___ Catatan untuk tugas
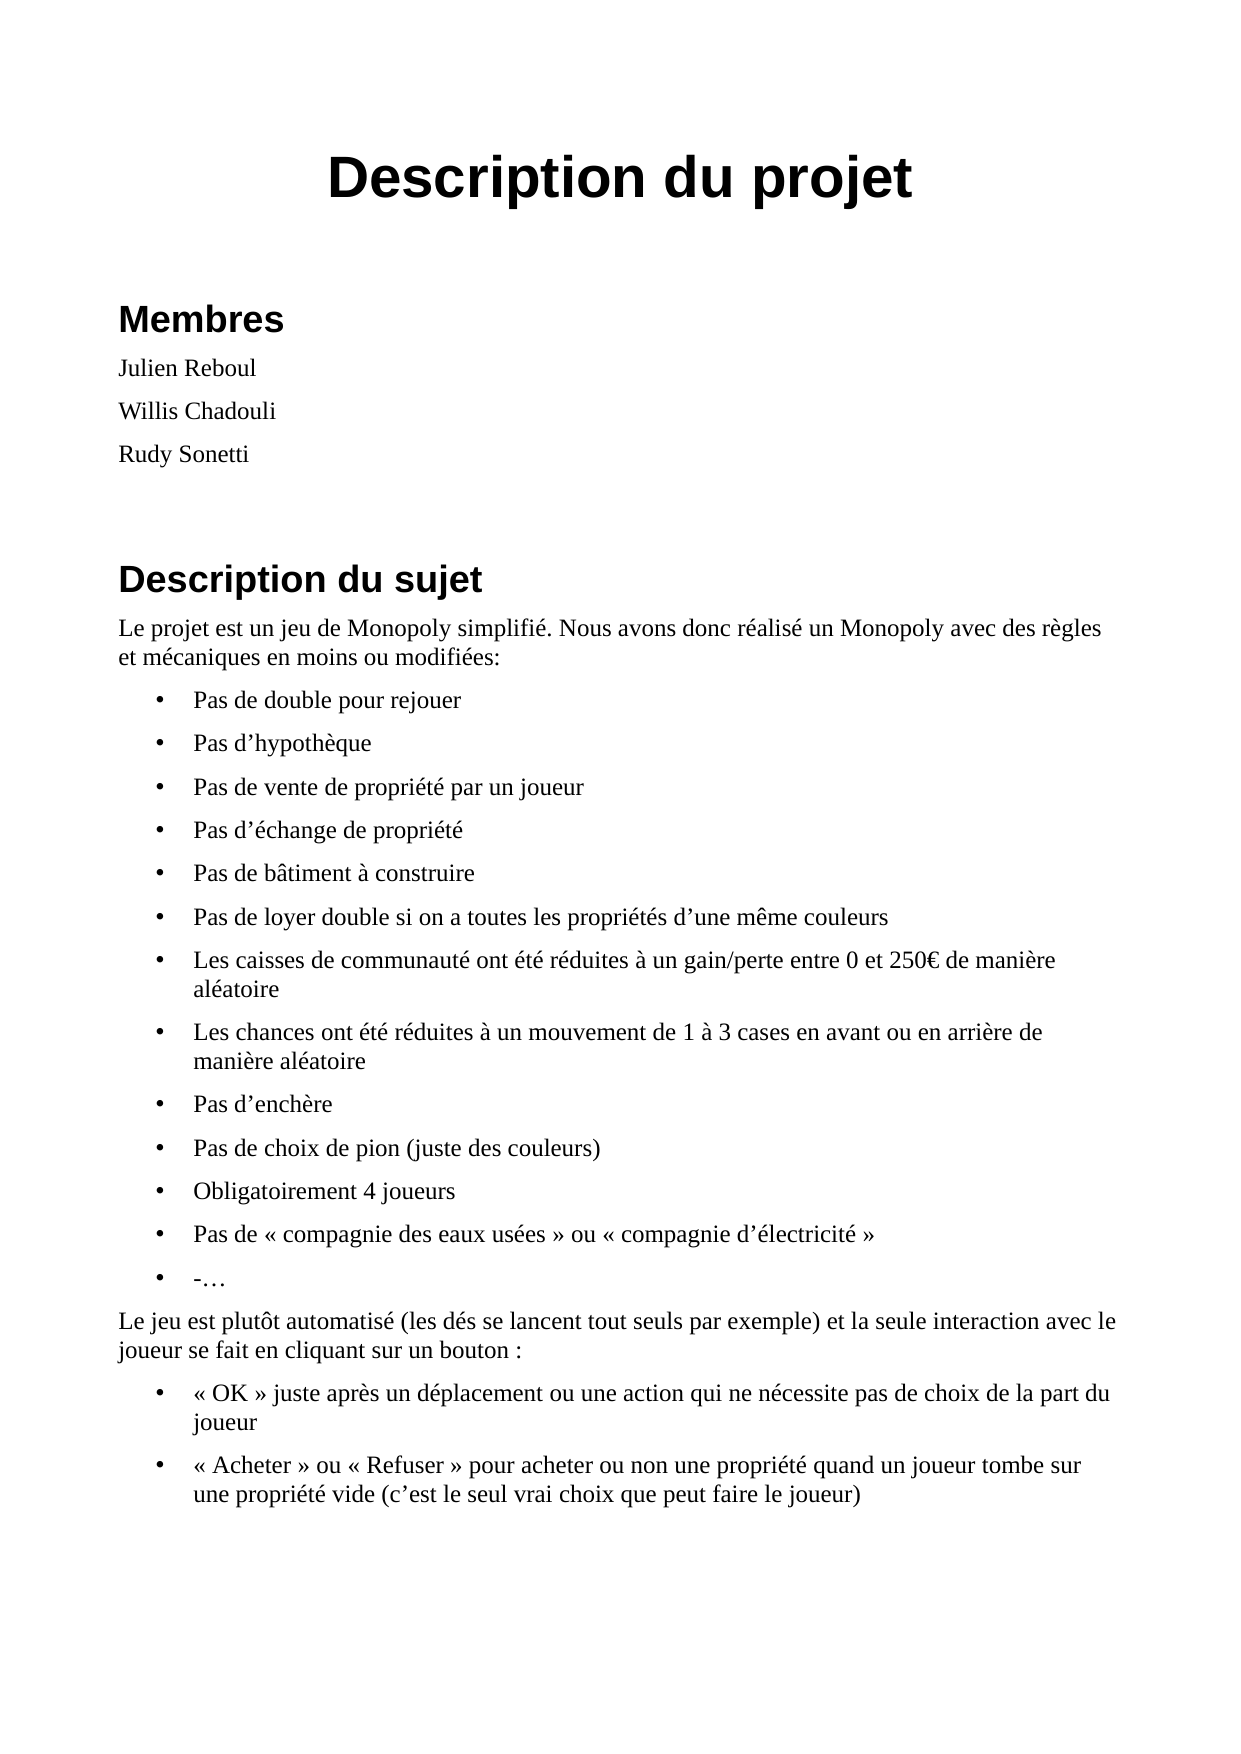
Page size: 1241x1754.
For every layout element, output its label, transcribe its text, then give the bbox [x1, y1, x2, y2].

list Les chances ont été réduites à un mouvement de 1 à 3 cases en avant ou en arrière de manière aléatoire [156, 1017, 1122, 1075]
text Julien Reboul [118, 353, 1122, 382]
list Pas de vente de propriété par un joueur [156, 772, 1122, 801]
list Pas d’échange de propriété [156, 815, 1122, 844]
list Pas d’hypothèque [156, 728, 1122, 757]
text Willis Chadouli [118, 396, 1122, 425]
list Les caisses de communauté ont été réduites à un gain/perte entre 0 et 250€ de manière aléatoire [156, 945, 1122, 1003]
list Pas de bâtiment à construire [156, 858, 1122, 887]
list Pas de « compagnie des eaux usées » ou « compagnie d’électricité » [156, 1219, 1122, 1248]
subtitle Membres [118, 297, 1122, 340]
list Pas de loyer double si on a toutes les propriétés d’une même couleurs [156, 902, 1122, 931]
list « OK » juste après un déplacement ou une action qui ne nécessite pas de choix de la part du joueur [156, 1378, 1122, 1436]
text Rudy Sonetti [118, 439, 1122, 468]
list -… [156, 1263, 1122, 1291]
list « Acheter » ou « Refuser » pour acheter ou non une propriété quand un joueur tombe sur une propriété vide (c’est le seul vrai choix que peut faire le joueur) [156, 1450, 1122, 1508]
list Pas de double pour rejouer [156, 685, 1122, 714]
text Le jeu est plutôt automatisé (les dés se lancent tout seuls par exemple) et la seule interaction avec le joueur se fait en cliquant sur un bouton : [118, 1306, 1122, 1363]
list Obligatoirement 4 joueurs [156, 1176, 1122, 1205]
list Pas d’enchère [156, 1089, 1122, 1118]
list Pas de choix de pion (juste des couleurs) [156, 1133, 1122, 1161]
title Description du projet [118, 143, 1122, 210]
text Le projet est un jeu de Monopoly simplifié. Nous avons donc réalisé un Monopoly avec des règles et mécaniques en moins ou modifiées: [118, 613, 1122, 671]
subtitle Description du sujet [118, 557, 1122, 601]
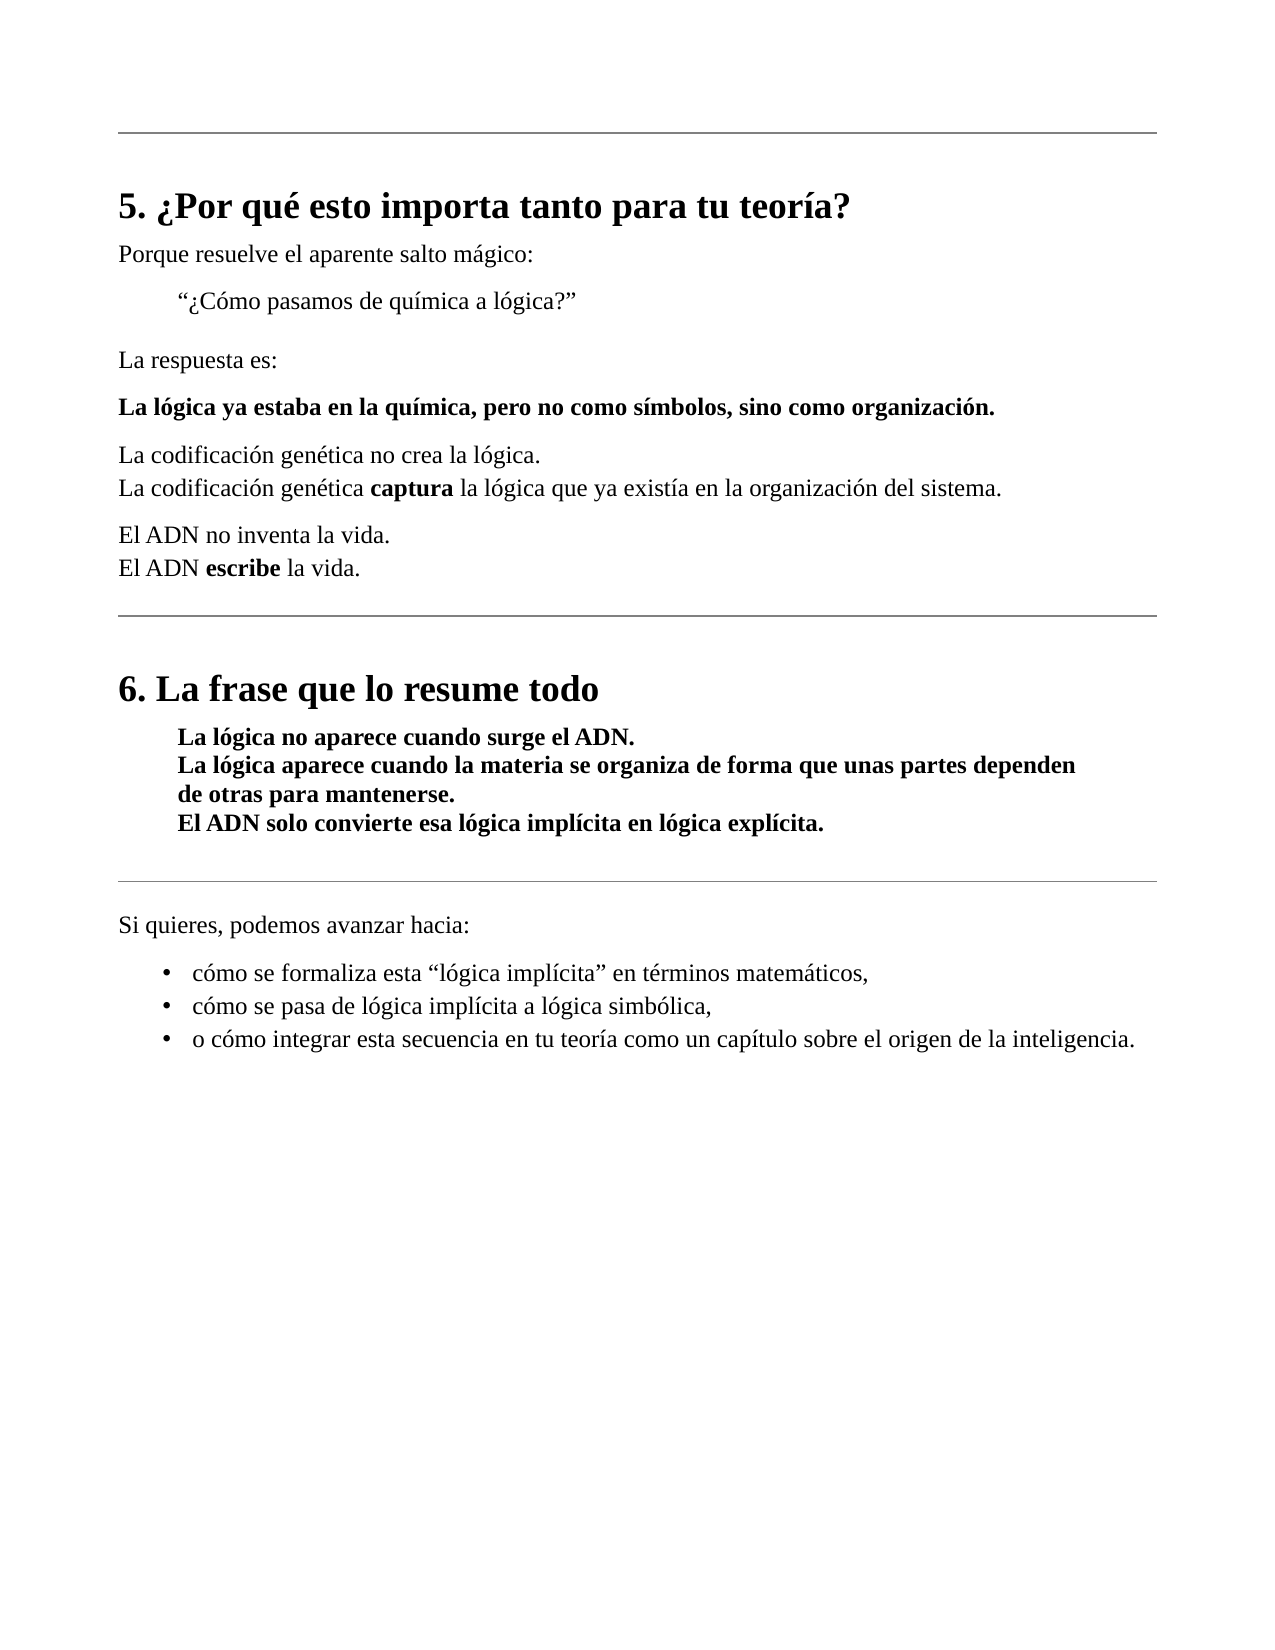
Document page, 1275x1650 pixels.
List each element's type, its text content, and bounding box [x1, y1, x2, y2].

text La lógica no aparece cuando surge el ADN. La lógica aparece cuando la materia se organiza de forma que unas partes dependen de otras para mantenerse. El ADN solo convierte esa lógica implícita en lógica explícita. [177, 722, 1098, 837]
______
Tugas yang dikerjakan:
Susun baris-baris catatan di atas, mulai dari awal catatan sampai baris yang memuat "For every layout", menjadi daftar bernomor tanpa baris kosong. Gambarnya jangan dimasukkan ke jawaban.

Hasil tugas:
1. Page size: 1241x1754.
2. For every layout element, output its label, transcribe its text, then give the bbox [x1, y1, x2, y2].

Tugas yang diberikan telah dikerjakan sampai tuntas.